»»

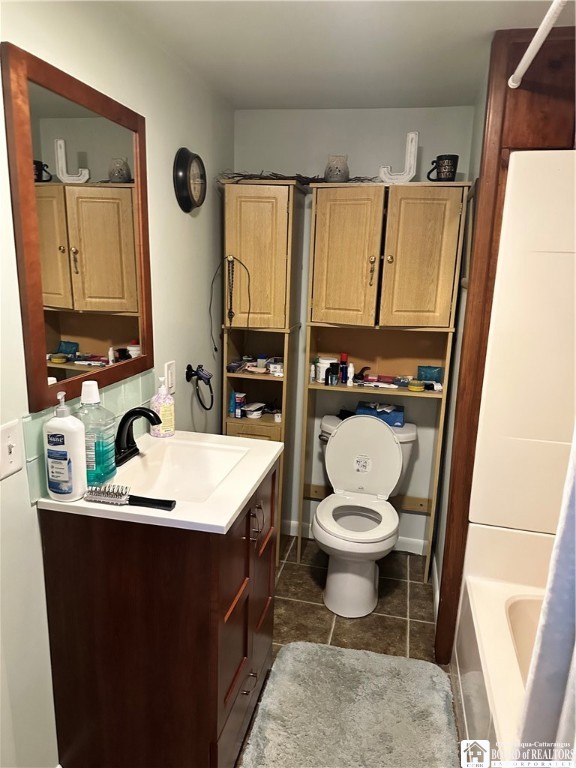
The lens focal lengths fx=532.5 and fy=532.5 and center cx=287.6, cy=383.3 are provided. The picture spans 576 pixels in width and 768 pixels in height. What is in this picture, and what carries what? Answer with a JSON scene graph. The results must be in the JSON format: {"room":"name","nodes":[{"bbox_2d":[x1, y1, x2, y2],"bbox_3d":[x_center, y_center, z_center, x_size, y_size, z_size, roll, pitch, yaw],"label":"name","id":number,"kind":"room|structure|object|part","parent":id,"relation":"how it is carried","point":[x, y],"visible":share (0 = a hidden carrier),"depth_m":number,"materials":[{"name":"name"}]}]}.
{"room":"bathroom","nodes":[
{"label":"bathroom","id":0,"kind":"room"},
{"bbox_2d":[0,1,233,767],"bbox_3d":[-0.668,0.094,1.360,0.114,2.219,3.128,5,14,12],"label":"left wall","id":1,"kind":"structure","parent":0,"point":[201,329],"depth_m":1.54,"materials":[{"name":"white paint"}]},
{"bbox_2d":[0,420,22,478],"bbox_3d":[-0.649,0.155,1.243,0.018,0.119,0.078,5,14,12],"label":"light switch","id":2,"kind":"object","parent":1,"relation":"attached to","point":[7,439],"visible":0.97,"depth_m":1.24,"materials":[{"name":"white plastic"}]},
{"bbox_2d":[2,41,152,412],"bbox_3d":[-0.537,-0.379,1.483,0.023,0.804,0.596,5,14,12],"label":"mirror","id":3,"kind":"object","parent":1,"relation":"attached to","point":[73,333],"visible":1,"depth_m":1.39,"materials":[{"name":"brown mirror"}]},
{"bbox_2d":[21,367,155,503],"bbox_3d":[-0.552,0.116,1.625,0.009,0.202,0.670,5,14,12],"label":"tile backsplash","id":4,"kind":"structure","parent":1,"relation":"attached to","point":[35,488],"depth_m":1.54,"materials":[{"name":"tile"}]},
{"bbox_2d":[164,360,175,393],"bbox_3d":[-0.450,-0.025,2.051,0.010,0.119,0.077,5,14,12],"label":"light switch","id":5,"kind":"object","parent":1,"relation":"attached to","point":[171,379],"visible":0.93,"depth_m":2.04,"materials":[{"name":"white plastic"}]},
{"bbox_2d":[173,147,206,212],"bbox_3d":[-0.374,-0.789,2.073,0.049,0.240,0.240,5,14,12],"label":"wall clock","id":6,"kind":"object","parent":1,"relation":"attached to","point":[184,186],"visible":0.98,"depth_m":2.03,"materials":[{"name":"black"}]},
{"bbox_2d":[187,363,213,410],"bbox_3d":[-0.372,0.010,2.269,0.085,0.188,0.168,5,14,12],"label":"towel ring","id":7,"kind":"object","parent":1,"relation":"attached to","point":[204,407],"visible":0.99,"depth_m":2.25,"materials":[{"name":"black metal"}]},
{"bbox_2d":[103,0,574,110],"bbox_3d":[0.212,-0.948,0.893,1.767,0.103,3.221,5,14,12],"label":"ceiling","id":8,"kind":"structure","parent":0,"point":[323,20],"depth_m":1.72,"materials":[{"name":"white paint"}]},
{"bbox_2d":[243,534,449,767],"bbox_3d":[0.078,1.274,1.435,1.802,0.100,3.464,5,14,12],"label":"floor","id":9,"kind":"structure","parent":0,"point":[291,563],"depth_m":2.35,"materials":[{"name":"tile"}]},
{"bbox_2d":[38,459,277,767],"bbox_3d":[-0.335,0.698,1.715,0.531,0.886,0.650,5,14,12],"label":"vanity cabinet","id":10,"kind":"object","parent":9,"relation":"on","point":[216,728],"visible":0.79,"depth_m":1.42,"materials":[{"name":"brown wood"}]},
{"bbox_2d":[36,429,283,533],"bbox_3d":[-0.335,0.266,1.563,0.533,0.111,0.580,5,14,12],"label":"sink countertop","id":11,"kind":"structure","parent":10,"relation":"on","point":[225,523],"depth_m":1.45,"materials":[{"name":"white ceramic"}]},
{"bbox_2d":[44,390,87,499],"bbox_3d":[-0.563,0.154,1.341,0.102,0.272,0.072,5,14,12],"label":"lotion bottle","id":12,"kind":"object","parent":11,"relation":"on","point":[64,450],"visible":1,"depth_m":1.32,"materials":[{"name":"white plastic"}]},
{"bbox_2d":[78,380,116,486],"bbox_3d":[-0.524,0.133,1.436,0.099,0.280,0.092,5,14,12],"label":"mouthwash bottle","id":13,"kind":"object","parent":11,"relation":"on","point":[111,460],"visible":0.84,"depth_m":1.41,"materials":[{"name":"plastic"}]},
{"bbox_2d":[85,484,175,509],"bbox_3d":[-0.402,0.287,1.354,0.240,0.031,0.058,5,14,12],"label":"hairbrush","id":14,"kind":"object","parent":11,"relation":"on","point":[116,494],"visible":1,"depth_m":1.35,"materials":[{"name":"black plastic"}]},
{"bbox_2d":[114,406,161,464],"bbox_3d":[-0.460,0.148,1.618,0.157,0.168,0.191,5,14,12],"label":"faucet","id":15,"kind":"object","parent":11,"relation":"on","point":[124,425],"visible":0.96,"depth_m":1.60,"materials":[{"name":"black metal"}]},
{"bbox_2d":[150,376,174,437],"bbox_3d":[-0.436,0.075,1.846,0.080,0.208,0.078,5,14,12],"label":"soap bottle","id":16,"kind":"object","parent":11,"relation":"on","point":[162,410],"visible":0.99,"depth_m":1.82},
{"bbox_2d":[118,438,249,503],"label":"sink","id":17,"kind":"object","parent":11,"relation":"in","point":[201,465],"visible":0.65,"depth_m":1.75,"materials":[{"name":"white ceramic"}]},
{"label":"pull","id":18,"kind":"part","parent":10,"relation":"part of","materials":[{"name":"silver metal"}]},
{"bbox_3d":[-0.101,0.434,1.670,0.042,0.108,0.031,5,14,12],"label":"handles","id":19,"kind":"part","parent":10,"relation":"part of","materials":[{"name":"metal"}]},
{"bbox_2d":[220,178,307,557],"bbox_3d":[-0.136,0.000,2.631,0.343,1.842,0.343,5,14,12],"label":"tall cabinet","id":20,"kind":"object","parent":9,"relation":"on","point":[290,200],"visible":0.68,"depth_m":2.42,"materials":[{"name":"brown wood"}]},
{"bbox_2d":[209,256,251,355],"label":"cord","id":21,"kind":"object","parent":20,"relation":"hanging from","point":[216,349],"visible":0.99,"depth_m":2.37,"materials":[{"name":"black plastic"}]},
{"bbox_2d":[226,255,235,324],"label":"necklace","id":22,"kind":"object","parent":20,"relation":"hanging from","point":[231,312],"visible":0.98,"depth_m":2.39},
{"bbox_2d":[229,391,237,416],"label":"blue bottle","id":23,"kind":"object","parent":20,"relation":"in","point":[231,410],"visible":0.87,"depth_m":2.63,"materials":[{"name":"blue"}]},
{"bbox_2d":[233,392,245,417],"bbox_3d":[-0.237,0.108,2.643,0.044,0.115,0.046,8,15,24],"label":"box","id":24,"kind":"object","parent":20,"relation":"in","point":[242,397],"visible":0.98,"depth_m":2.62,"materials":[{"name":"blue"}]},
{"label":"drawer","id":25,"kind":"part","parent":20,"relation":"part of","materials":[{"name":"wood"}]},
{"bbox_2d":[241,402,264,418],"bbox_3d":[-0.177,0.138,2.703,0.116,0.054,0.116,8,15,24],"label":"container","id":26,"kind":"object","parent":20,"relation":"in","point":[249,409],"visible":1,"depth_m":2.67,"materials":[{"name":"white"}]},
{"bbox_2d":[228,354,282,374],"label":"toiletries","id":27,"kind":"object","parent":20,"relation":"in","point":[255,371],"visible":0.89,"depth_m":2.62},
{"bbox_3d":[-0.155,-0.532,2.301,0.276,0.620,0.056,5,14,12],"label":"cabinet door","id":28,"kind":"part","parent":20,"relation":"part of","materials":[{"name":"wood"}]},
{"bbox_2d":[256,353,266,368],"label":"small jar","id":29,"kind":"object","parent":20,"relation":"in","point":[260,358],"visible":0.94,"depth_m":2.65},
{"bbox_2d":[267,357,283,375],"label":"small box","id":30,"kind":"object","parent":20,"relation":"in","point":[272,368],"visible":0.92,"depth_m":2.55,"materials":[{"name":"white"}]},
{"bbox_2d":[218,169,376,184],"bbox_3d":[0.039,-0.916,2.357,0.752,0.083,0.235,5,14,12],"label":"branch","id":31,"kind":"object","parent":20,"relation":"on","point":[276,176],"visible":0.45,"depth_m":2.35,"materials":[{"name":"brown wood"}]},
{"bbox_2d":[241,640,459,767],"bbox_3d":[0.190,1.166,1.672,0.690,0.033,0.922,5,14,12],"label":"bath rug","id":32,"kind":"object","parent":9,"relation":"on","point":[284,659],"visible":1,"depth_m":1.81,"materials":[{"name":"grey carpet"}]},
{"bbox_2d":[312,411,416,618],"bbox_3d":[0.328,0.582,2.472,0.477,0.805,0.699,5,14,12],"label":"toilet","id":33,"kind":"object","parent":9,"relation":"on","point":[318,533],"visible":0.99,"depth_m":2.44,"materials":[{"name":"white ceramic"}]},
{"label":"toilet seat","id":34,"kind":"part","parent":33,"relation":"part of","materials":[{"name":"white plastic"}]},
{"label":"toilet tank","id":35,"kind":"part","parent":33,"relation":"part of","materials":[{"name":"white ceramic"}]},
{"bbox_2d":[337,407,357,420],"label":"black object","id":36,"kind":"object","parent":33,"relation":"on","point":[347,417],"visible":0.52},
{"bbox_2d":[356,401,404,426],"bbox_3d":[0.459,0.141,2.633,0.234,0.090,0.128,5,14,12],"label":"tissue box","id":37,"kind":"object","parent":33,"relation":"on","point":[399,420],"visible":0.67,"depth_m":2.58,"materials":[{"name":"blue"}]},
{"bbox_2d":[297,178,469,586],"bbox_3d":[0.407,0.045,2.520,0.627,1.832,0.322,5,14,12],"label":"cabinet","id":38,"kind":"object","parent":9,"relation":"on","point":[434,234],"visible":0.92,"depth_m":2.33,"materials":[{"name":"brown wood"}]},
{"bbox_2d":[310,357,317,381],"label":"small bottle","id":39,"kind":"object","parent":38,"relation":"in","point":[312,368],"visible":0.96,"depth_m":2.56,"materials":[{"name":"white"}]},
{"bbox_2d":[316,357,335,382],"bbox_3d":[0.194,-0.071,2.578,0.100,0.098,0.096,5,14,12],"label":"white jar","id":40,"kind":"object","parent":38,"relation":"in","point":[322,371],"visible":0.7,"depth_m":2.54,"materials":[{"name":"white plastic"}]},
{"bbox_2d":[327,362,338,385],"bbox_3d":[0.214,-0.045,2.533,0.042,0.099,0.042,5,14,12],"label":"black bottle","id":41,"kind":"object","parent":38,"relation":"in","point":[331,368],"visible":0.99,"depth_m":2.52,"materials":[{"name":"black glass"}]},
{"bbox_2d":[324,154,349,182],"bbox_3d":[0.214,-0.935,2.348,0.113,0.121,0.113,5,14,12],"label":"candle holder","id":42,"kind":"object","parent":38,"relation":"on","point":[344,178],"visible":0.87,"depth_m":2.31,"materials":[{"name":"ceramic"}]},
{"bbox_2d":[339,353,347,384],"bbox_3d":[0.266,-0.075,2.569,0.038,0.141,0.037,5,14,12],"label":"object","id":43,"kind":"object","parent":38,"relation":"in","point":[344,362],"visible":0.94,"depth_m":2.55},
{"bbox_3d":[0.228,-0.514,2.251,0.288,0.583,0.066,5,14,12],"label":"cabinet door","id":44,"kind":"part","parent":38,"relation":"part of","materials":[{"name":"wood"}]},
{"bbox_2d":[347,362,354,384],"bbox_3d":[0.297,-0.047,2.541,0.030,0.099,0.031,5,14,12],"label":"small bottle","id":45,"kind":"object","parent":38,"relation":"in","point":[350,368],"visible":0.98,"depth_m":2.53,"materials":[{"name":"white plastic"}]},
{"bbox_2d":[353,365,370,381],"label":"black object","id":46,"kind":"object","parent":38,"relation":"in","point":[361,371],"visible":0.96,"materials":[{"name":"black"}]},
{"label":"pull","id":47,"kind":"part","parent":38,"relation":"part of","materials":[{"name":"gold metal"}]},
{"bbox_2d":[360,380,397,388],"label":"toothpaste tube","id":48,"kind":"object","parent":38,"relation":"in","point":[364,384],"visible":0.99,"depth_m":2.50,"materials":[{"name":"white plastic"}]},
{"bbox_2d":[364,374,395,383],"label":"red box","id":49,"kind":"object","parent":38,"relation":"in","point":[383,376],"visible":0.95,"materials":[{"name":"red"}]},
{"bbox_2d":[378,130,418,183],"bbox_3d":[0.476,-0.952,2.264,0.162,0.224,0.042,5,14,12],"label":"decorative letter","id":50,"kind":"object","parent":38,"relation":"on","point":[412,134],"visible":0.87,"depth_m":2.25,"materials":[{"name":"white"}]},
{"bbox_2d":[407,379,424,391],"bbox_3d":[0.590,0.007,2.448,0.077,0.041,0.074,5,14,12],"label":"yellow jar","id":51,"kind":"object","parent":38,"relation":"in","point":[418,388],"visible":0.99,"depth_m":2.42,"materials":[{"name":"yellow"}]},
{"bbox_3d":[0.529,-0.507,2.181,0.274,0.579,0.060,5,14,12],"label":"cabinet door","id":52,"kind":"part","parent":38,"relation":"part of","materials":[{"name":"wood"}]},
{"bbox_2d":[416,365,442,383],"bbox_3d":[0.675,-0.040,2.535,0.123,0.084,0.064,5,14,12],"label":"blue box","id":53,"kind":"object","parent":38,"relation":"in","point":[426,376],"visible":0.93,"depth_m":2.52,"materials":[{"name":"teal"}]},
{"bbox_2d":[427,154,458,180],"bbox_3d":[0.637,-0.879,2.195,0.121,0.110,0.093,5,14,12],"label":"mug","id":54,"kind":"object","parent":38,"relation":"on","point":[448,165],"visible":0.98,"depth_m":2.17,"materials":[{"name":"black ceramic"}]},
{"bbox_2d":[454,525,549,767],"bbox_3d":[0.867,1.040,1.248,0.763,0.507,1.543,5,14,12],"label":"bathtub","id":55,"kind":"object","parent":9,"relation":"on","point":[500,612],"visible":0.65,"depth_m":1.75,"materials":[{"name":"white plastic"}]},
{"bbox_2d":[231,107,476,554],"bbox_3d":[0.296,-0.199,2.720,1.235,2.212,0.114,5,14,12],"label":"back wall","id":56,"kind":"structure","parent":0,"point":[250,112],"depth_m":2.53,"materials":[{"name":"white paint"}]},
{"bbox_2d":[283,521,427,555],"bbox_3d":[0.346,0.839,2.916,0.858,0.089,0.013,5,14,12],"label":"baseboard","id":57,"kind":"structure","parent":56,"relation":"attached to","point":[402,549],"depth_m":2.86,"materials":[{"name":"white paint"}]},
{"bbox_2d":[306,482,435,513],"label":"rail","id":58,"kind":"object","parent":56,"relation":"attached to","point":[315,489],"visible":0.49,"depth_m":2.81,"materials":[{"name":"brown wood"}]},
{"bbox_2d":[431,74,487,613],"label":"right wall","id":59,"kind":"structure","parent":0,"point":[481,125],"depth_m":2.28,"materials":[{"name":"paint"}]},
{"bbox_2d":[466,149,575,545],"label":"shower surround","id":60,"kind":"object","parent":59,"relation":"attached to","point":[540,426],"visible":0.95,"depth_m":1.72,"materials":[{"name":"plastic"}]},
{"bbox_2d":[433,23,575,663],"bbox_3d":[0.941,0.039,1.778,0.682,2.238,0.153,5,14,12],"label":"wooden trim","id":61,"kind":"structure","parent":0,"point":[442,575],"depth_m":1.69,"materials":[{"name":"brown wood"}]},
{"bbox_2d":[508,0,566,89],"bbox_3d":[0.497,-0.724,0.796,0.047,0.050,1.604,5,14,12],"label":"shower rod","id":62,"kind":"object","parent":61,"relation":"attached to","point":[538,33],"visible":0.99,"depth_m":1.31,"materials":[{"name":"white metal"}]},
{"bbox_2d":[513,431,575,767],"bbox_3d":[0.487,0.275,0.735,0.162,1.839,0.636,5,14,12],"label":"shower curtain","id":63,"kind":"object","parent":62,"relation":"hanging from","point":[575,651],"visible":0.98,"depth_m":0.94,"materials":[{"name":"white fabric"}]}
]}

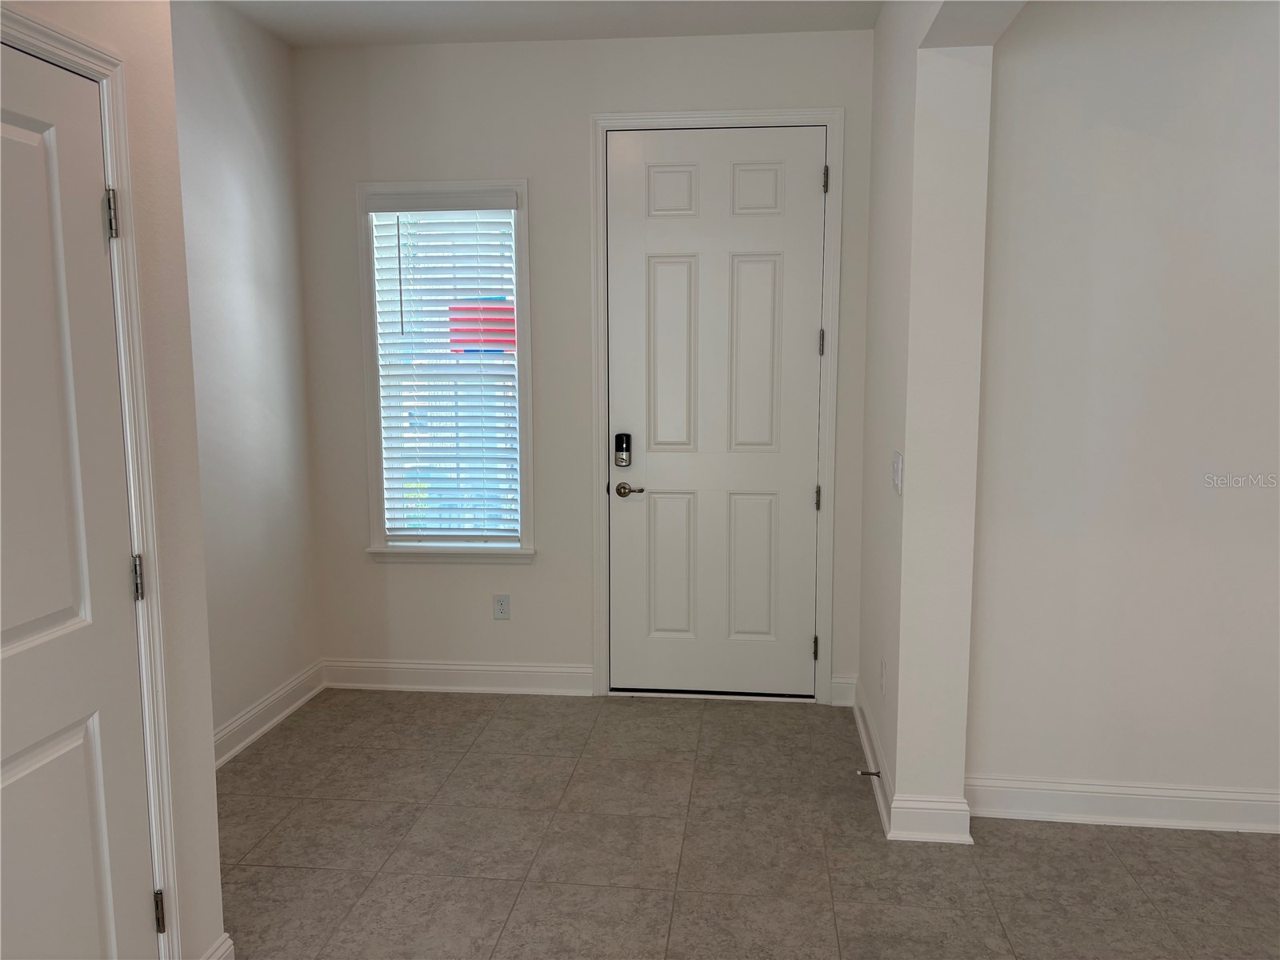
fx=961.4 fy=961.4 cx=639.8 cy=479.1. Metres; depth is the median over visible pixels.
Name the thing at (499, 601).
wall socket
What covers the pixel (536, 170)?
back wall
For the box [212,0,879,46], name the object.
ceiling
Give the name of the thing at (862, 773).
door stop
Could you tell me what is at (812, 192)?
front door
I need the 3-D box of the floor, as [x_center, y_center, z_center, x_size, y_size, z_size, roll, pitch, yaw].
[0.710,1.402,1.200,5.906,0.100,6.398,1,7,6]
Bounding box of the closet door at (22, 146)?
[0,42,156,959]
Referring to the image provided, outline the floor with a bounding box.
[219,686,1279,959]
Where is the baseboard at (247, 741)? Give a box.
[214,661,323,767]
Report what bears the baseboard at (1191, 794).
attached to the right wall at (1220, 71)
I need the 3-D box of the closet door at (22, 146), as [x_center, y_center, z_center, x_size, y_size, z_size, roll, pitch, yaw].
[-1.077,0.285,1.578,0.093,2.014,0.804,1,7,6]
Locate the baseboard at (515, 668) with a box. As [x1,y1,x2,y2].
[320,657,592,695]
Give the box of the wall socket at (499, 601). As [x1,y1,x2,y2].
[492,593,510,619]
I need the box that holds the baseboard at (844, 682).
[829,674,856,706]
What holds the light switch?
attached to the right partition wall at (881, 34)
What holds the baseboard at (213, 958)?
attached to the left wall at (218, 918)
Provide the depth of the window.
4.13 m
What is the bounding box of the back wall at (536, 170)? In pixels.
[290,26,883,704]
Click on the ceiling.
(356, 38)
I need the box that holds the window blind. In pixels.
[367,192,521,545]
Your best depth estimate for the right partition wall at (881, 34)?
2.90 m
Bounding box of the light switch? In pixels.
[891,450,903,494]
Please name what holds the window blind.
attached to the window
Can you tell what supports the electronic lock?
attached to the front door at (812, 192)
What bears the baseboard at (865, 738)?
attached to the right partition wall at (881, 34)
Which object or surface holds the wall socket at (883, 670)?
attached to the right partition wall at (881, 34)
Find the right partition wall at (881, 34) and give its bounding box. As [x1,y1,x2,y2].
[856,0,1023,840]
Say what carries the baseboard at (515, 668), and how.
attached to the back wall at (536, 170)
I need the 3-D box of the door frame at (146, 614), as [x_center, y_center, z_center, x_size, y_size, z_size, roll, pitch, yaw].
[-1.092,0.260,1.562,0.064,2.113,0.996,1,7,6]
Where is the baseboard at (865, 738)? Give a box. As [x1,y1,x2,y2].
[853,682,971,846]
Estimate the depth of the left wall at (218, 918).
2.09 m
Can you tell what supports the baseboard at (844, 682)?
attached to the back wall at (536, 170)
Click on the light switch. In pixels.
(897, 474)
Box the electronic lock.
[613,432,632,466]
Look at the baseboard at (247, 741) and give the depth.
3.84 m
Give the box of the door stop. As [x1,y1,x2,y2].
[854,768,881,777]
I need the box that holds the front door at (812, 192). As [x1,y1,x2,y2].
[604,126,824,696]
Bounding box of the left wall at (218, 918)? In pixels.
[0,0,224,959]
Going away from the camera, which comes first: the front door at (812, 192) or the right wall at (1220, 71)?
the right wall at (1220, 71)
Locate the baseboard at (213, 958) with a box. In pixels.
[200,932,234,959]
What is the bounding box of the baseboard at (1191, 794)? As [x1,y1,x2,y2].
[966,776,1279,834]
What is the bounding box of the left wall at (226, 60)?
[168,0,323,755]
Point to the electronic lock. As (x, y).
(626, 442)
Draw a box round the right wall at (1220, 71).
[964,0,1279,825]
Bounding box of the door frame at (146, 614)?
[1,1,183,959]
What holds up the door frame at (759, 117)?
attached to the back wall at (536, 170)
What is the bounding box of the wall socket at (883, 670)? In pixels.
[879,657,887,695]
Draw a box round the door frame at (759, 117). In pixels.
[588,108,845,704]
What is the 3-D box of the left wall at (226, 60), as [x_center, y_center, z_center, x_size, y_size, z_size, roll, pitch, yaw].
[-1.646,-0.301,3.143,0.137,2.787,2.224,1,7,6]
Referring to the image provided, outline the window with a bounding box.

««

▶ [TASK ITEM]: Reproduce the lines from the one containing "Bounding box of the door frame at (146, 614)?" to the end of the entries, keeping both ends and adding nothing.

▶ [ANSWER TO THIS PROBLEM]:
Bounding box of the door frame at (146, 614)?
[1,1,183,959]
What holds up the door frame at (759, 117)?
attached to the back wall at (536, 170)
What is the bounding box of the wall socket at (883, 670)? In pixels.
[879,657,887,695]
Draw a box round the door frame at (759, 117). In pixels.
[588,108,845,704]
What is the 3-D box of the left wall at (226, 60), as [x_center, y_center, z_center, x_size, y_size, z_size, roll, pitch, yaw].
[-1.646,-0.301,3.143,0.137,2.787,2.224,1,7,6]
Referring to the image provided, outline the window with a bounding box.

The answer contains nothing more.